Gemma works for Barclays in Canary Wharf. She sits at a computer screen for much of the week, so was also looking for a way to get outside and do something different.
The couple have lived in Gants Hill for the past seven years. “This site is well placed for us, on the bus route with toilets on site,” said Sandy, who remembers that the plot was originally just grass.
The transformation of the 60ft x 60ft site in four short years has been amazing to behold. It has literally been customised for Sandy and Gemma.
The couple put in a number of raised beds with wide paths between, thereby enabling Sandy to work on his hands and knees. The area has a lot of stone in the soil, so it has been a common site to see Sandy’s backside in the air as he tunnels down removing stone. The stone has then been used for the paths.

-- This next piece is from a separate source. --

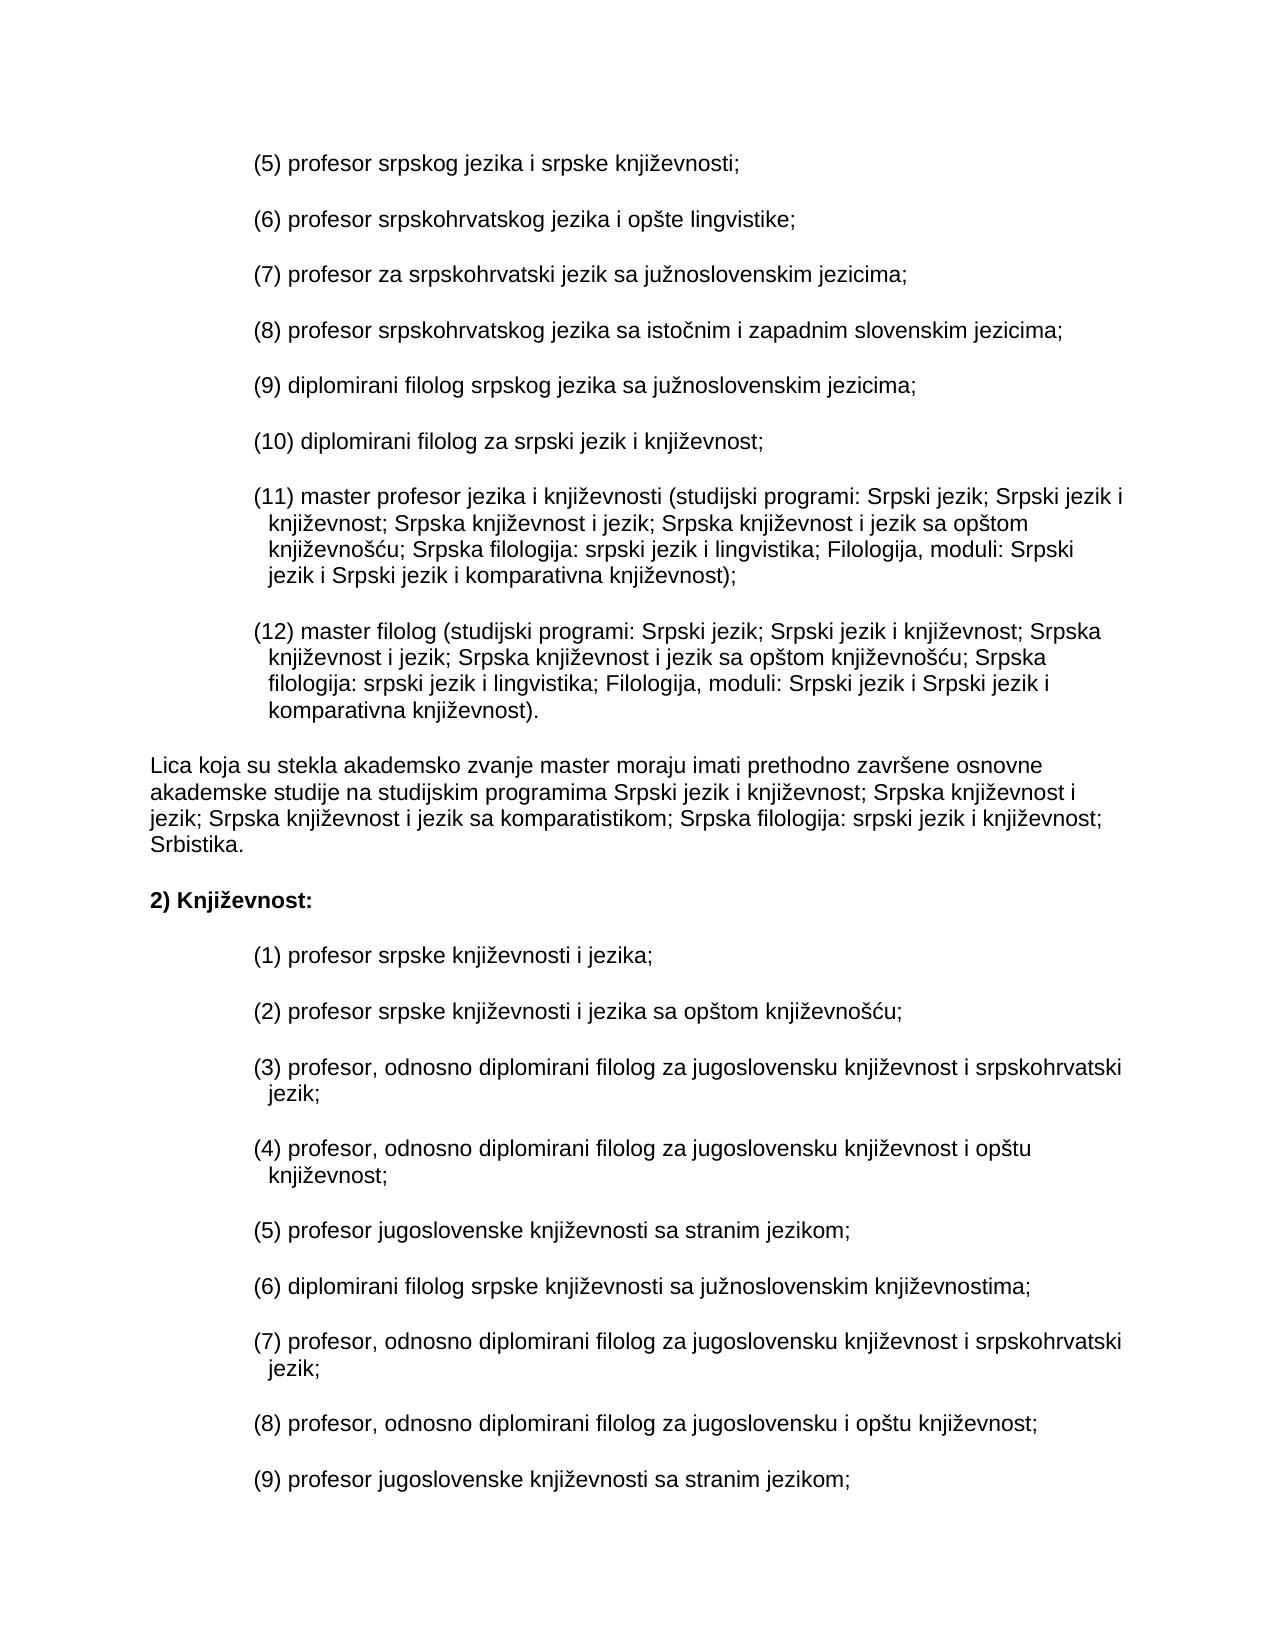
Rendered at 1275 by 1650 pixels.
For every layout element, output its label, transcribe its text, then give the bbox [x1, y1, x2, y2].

Gemma and Sandy have a big commitment to sustainability in all that they do. This means growing the crops in organic fashion, without bringing in any pesticides or other chemical agents. They have also tried, wherever possible, to recycle materials. This has meant using wood reclaimed from skips to build all the border fences and raised beds. “When people do loft conversions there is always a lot of wood going spare. If it is in a skip, you can knock on the door and most people are quite happy for you to take it away,” said Sandy.
One of the great advantages of allotment life is the readily available social circle of information. One piece of advice was to stew comfrey leaves and use the resulting liquid as a feed for tomatoes. Another tip concerned filling trenches with cardboard, soggy newspapers and manure as preparation for growing things like sweetcorn and squashes.

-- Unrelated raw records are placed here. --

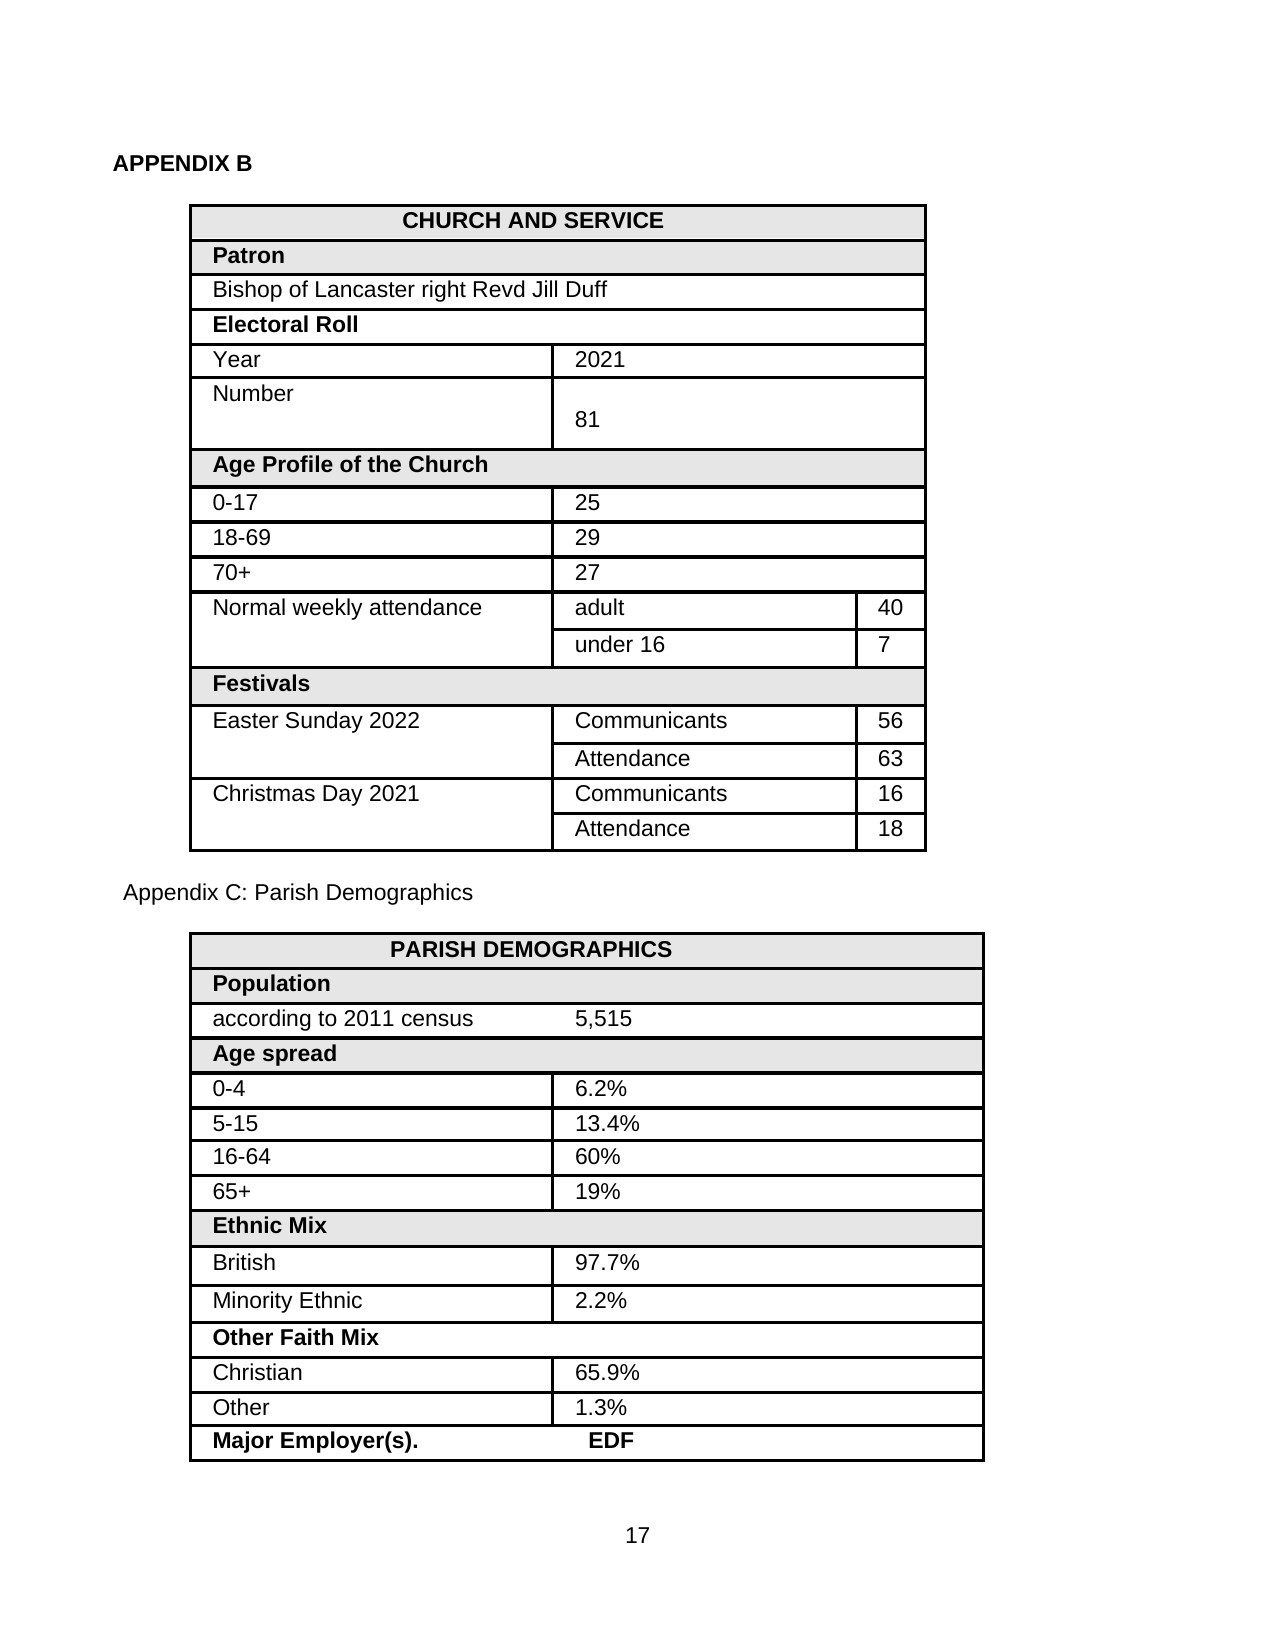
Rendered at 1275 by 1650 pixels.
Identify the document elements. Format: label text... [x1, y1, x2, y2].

table_cell 0-4 [192, 1075, 551, 1106]
table_cell 13.4% [554, 1110, 982, 1139]
text Appendix C: Parish Demographics [112, 879, 1162, 905]
table_cell 65.9% [554, 1359, 982, 1391]
table_cell 27 [554, 559, 924, 590]
table_cell Patron [192, 242, 924, 273]
table_cell 18-69 [192, 524, 551, 555]
table_cell adult [554, 594, 855, 628]
table_cell Age spread [192, 1040, 982, 1071]
table_cell Attendance [554, 815, 855, 849]
table_cell Communicants [554, 707, 855, 742]
table_cell Population [192, 970, 982, 1002]
table_cell 63 [858, 745, 924, 777]
table_cell British [192, 1248, 551, 1284]
table_cell 5-15 [192, 1110, 551, 1139]
table_cell 40 [858, 594, 924, 628]
table_cell 1.3% [554, 1394, 982, 1424]
table_cell Christmas Day 2021 [192, 780, 551, 849]
table_cell Festivals [192, 669, 924, 704]
table_cell according to 2011 census 5,515 [192, 1005, 982, 1036]
table_cell Normal weekly attendance [192, 594, 551, 666]
table_header PARISH DEMOGRAPHICS [192, 935, 982, 967]
table_cell 97.7% [554, 1248, 982, 1284]
table_cell 65+ [192, 1177, 551, 1209]
table_cell 70+ [192, 559, 551, 590]
table_cell Age Profile of the Church [192, 451, 924, 485]
table_cell 16 [858, 780, 924, 812]
table_cell Easter Sunday 2022 [192, 707, 551, 777]
table_cell 6.2% [554, 1075, 982, 1106]
table_cell Minority Ethnic [192, 1287, 551, 1321]
table_cell Ethnic Mix [192, 1212, 982, 1245]
table_cell 18 [858, 815, 924, 849]
table_cell 60% [554, 1142, 982, 1174]
table_cell Other [192, 1394, 551, 1424]
table_cell 29 [554, 524, 924, 555]
table_cell Electoral Roll [192, 311, 924, 343]
table_header CHURCH AND SERVICE [192, 207, 924, 238]
table_cell Other Faith Mix [192, 1324, 982, 1356]
table_cell Major Employer(s). EDF [192, 1427, 982, 1459]
table_cell Number [192, 379, 551, 448]
text APPENDIX B [112, 150, 1162, 176]
table_cell Christian [192, 1359, 551, 1391]
table_cell 7 [858, 631, 924, 666]
table_cell 81 [554, 379, 924, 448]
table_cell 0-17 [192, 489, 551, 520]
table_cell 25 [554, 489, 924, 520]
table_cell 2021 [554, 346, 924, 376]
table_cell Bishop of Lancaster right Revd Jill Duff [192, 276, 924, 308]
table_cell 2.2% [554, 1287, 982, 1321]
table_cell under 16 [554, 631, 855, 666]
table_cell 56 [858, 707, 924, 742]
table_cell Year [192, 346, 551, 376]
table_cell 16-64 [192, 1142, 551, 1174]
table_cell Attendance [554, 745, 855, 777]
table_cell Communicants [554, 780, 855, 812]
table_cell 19% [554, 1177, 982, 1209]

Sandy and Gemma were given cabbage and broccoli from fellow allotment holders when they first started work on the plot. Now many allotment holders come to them for advice. They recently received a highly commended citation in the Redbridge Allotment Awards.

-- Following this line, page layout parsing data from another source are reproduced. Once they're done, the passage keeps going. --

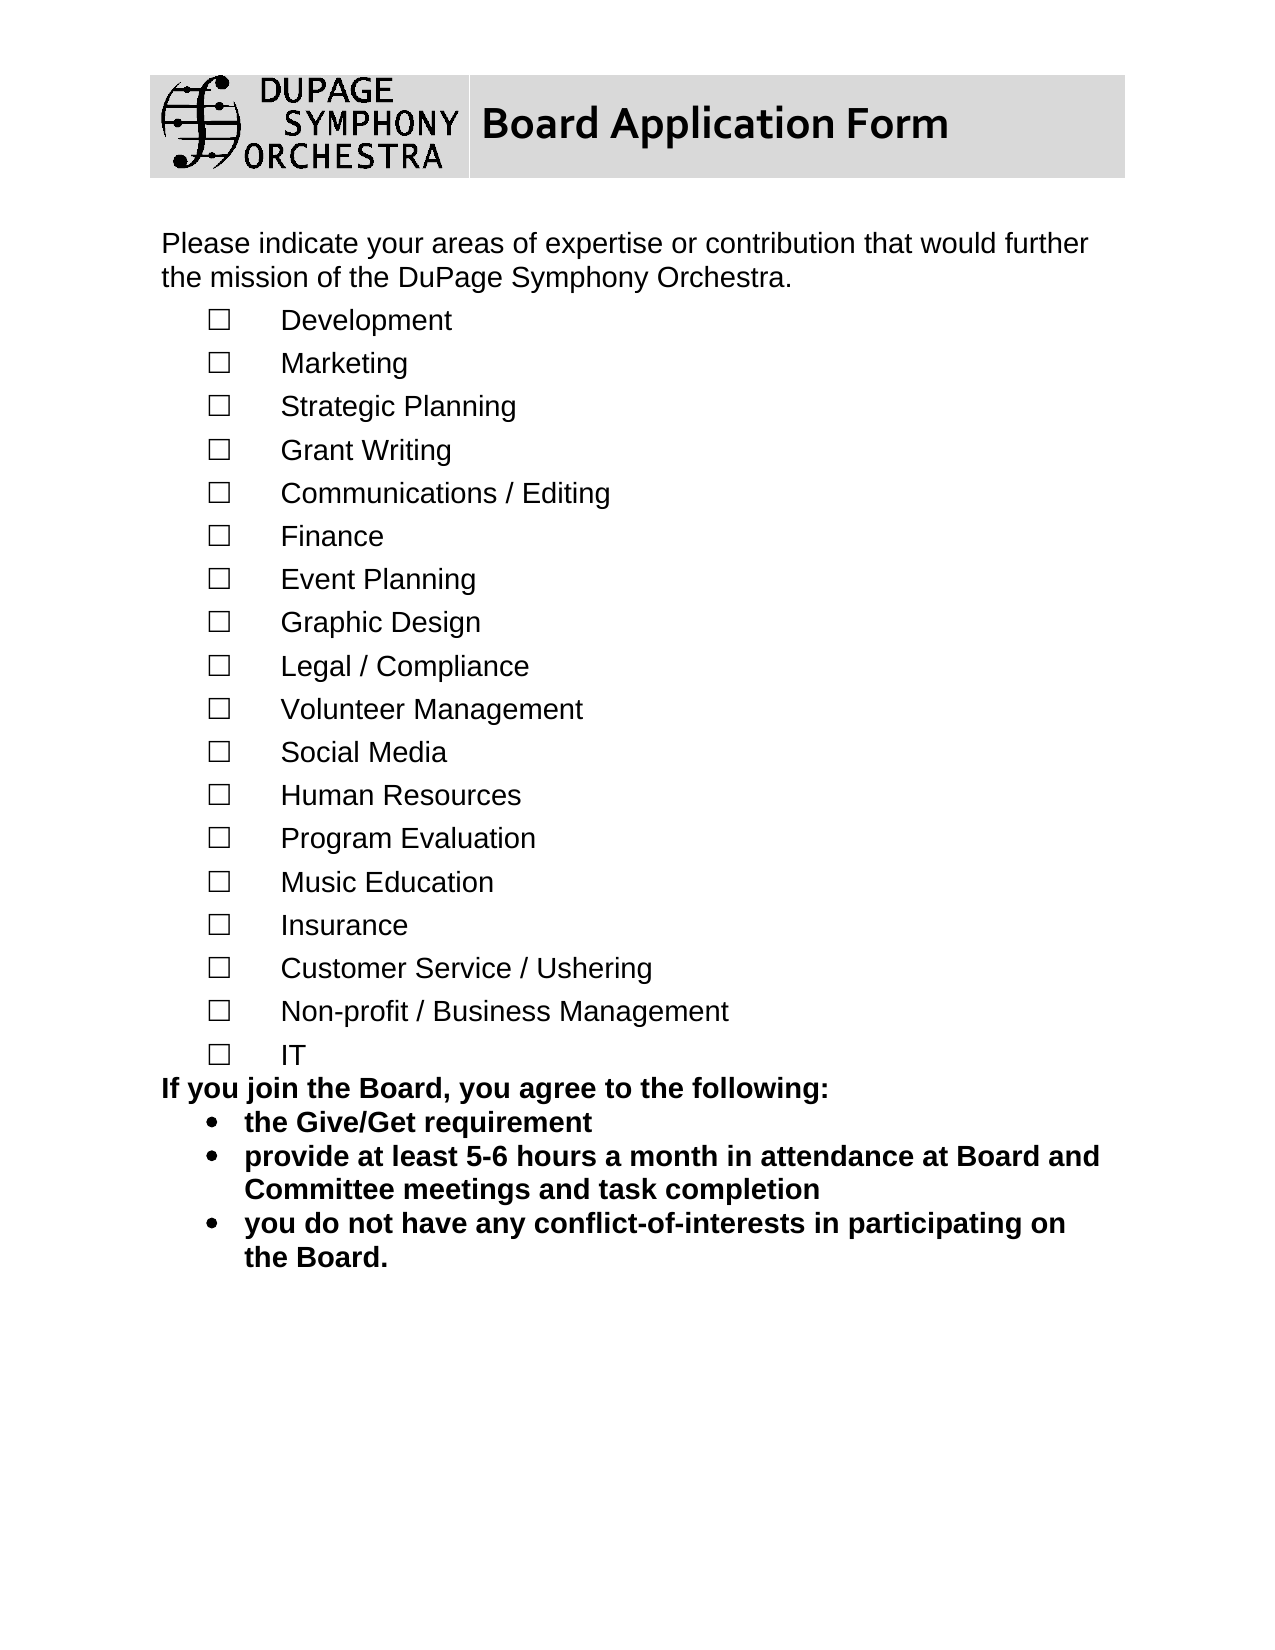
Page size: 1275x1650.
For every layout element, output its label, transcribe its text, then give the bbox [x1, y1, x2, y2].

table_cell Development [269, 293, 1125, 336]
table_cell [150, 725, 269, 769]
table_cell Marketing [269, 336, 1125, 379]
table_cell Insurance [269, 898, 1125, 942]
table_cell [150, 293, 269, 336]
table_cell [150, 380, 269, 423]
table_header Please indicate your areas of expertise or contribution that would further the mission of the DuPage Symphony Orchestra. [150, 201, 1125, 293]
table_cell Customer Service / Ushering [269, 942, 1125, 985]
table_cell Finance [269, 509, 1125, 552]
table_cell Program Evaluation [269, 812, 1125, 855]
table_cell [150, 682, 269, 725]
table_cell Non-profit / Business Management [269, 985, 1125, 1028]
table_cell Human Resources [269, 769, 1125, 812]
table_cell Legal / Compliance [269, 639, 1125, 682]
table_cell [150, 812, 269, 855]
table_cell Grant Writing [269, 423, 1125, 466]
table_cell [150, 1028, 269, 1071]
table_cell Volunteer Management [269, 682, 1125, 725]
table_cell Communications / Editing [269, 466, 1125, 509]
table_cell Strategic Planning [269, 380, 1125, 423]
table_cell [150, 855, 269, 898]
table_cell Event Planning [269, 553, 1125, 596]
table_cell If you join the Board, you agree to the following: the Give/Get requirement provide at least 5-6 hours a month in attendance at Board and Committee meetings and task completion you do not have any conflict-of-interests in participating on the Board. [150, 1071, 1125, 1293]
table_cell [150, 985, 269, 1028]
table_cell Social Media [269, 725, 1125, 769]
table_cell Graphic Design [269, 596, 1125, 639]
table_cell [150, 596, 269, 639]
table_cell [150, 509, 269, 552]
picture [161, 75, 459, 169]
table_cell [150, 553, 269, 596]
table_cell [150, 942, 269, 985]
table_cell IT [269, 1028, 1125, 1071]
table_cell [150, 336, 269, 379]
table_cell [150, 423, 269, 466]
table_cell Music Education [269, 855, 1125, 898]
table_cell [150, 769, 269, 812]
table_cell [150, 898, 269, 942]
table_cell [150, 639, 269, 682]
table_cell [150, 466, 269, 509]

“In the summer months we don’t buy any veg or fruit,” said Gemma, who admitted that in the early days they tended to get gluts of certain crops, like runner beans, but they have now learned to stagger things.
There is also a lot of storage at home. Tomato chutney and jams require preparation. Then potatoes and onions can be stored away once dried off. For crops like beans, freezing is the way
to keep them for the lean winter months. “We
need to look at buying another freezer now,”
Another striking element about the allotment are the flowers on display. Most have a purpose, like the marigolds for keeping white fly off the crops. Then there are the imposing sunflowers, which as well as presenting a striking image also provide seed to feed the birds. The plot is also well stocked with fruit. There are strawberries, logan berries and raspberries. There are also lots of blackberries around the borders of the plot along with five compost bins and a number of water butts.
In the push for self-sufficiency, Gemma and Sandy are now looking to move into bees and chickens. The chickens will have to be at home, though the bees might yet be seen in Redbridge Lane West. “Sandy bought me a bee keeping course for Christmas last year. We finished the course in June and got some bees and a hive in July. There will be honey next year,” said Gemma.
Many allotment sites have bee hives but they are not permitted at Redbridge Lane West. “At one site production doubled when bees were introduced,” said Gemma, who hopes that bee hives may, in time, be permitted at the Wanstead site.
Gemma and Sandy certainly recommend allotment life. They spend most of their weekends at the plot, with Sandy making the odd visit in the week during the summer. “We love it. We come down with coffee and sandwiches and make a day of it. There are decent people around to chat with so there is a social network as well,” said Gemma.
“They call allotments green gyms, what could be a better way of getting healthy,” said Sandy. “There is the exercise involved in working on the plot, then the goodness you get from the food produced.”
One day, when the couple retire, they hope to get a bigger area to push the self-sufficiency dream on further. It would then also be possible to keep animals, like pigs and sheep. That though is for tomorrow, today Gemma and Sandy continue to work their oasis in Redbridge Lane West.